═══ Provided text
Filipinos losing jobs to artificial intelligence? Bam Aquino worried
There seems to be no escaping a future where robots and artificial intelligence (AI) get to perform more and more jobs, as sci-fi films warn.
But Sen. Bam Aquino is not too excited about reaching such technotopia, as he raised concerns about AI completely doing away with human intelligence and leaving thousands of Filipino workers jobless.
Aquino, who chairs the Senate committee on science and technology, filed a resolution on Friday seeking an inquiry into the government’s preparedness to address the negative effect of AI on the country’s workforce.
The Department of Science and Technology (DOST) has been tapped to develop an AI program in the Philippines to optimize mass production, particularly in the country’s manufacturing sector.
Artificial intelligence is defined as the capability of machines to imitate human cognitive functions in doing simple to complex tasks.
It is the intelligence of machines which has the capability of perceiving its environment and taking the necessary actions to a given situation and carrying out a positive outcome.
The use of AI technology is wide-ranging, from medical diagnosis, stock trading, robot control, law, remote sensing, scientific discovery and toy making, according to the DOST.
The senator noted that AI is among emerging technologies in the Philippine Development Plan 2017-2022, with the government engaging in more collaborative research and development activities and investing in infrastructure buildup.
Aquino’s Senate Resolution No. 344 seeks to look into the government’s plan and initiatives to maximize the development of AI and other emerging technologies.
“We want to know how developments in AI will affect jobs in the country and what government plans are to address possible negative impact on current and future employment for Filipinos,” he said.
The senator cited reports on the increased use and capacity of chatbots and the introduction of other systems, which are capable of referring queries to human operators and sometimes adaptive responses.
“These systems use AI and are capable of performing the tasks of human employees, putting their employment in peril,” Aquino said.
He cited a working paper issued by the International Labor Organization stating that 49 percent of Philippine employment risks automation in a matter of decades.
“This early, we should be preparing for any eventuality that may occur when automation goes into full swing,” Aquino said.
══════
═══ Dataset excerpts
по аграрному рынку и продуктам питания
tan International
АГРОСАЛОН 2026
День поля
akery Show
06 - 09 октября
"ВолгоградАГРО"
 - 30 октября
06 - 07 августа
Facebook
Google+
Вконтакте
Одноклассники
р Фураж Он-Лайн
══════
**Your tasks:**
1) Reproduce the passage of the article on AI and Filipino jobs that begins at the words "Aquino’s Senate Resolution" and stops after "sometimes adaptive responses.".
2) Decide whether each statement agrees with the article on AI and Filipino jobs, answering yes or no and quoting the deciding words: (a) Aquino chairs the Senate committee on science and technology. (b) Aquino filed his resolution on a Monday. (c) The International Labor Organization working paper says 49 percent of Philippine employment risks automation within a few years.
The records can be left aside here.

**Answer list:**
1)
Aquino’s Senate Resolution No. 344 seeks to look into the government’s plan and initiatives to maximize the development of AI and other emerging technologies.
“We want to know how developments in AI will affect jobs in the country and what government plans are to address possible negative impact on current and future employment for Filipinos,” he said.
The senator cited reports on the increased use and capacity of chatbots and the introduction of other systems, which are capable of referring queries to human operators and sometimes adaptive responses.

2)
(a) Yes: "Aquino, who chairs the Senate committee on science and technology"
(b) No: "filed a resolution on Friday"
(c) No: "49 percent of Philippine employment risks automation in a matter of decades"